4° Lawn tennis en ciment.
5° Parc à l'anglaise avec pelouses, arbres rares, massifs, coulées, ruisseau, bassin, rochers, jet d'eau, pompe et une partie du potager, etc.
Dans ce lot sont compris tous les meubles, objets mobiliers et ustensiles de jardinage garnissant la maison et le jardin compris dans ce lot que l'adjudicataire aura la faculté de conserver, moyennant en sus de son prix, le paiement d'une somme de dix mille francs, à charge par lui de faire connaître sa décision dans un délai de huit jours à compter du jour ou l'adjudication sera devenue definitive.

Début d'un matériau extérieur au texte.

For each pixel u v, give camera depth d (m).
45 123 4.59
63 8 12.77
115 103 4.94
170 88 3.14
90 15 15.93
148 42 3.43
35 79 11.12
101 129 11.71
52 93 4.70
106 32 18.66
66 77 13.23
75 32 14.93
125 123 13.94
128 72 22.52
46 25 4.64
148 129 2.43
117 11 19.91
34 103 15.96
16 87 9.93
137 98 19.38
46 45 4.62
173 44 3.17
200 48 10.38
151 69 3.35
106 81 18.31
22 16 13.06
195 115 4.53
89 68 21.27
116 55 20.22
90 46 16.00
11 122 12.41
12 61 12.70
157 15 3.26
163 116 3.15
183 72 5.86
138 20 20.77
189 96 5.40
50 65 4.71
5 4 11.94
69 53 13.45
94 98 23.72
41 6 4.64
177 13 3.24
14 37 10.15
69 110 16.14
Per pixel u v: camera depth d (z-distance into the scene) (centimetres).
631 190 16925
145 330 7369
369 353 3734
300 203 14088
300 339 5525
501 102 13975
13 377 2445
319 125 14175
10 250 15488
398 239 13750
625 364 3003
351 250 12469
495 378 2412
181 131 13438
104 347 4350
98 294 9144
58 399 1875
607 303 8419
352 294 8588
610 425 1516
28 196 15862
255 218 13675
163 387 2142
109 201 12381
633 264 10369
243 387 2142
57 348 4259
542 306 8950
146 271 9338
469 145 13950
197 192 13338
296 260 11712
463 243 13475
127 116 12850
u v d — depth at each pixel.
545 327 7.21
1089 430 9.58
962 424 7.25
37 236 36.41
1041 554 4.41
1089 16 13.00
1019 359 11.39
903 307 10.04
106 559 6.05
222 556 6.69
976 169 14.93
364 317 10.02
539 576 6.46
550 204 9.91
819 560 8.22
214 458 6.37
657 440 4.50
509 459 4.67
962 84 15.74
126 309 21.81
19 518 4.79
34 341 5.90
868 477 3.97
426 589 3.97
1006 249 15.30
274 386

Deuxième lot (mise à prix  : 20  000 frs) Deux mille huit cent onze mètres cinquante centièmes à prendre dans ladite propriété entre le premier lot et le troisième lot et entre l'avenue Centrale et la rivière anglaise. Ce lot consiste en partie du potager et du parc à l'anglaise, avec l'embarcadère sur la rivière anglaise et cabine.
Troisième lot (mise à prix  : 20  000 frs)
Deux mille neuf cent vingt-huit mètres cinquante centièmes à prendre dans le surplus de la propriété à la suite du deuxième lot, dans la partie située entre la rivière, la rue d'Alsace-Lorraine, l'avenue Centrale et le deuxième lot. Ce lot consiste en partie du potager et du parc à l'anglaise avec entrée à l'angle de la rue d'Alsace-Lorraine et de l'avenue Centrale.
Ainsi que lesdits immeubles s'étendent, se poursuivent et composent avec toutes leurs circonstances et dépendances, sans aucune exception ni réserve.
La propriété ne sera cependant pas fractionnée et sera de nouveau mise en vente en 1917 dans son intégralité, avec de nouvelles dépendances, sous le nom de Villa les Rives une des annonces étant titrée Villa les Rêves, probablement par erreur. [6]
La villa Les Rives Le Vésinet (3 façades) sur les pelouses, Allées d'Isly, Avenue d'Alsace-Lorraine et Avenue Centrale où elle porte, sur cette dernière avenue, les n°61, 63, 65, à 3 minutes de la gare du Vésinet. Grande grille forgée. Cour d'honneur.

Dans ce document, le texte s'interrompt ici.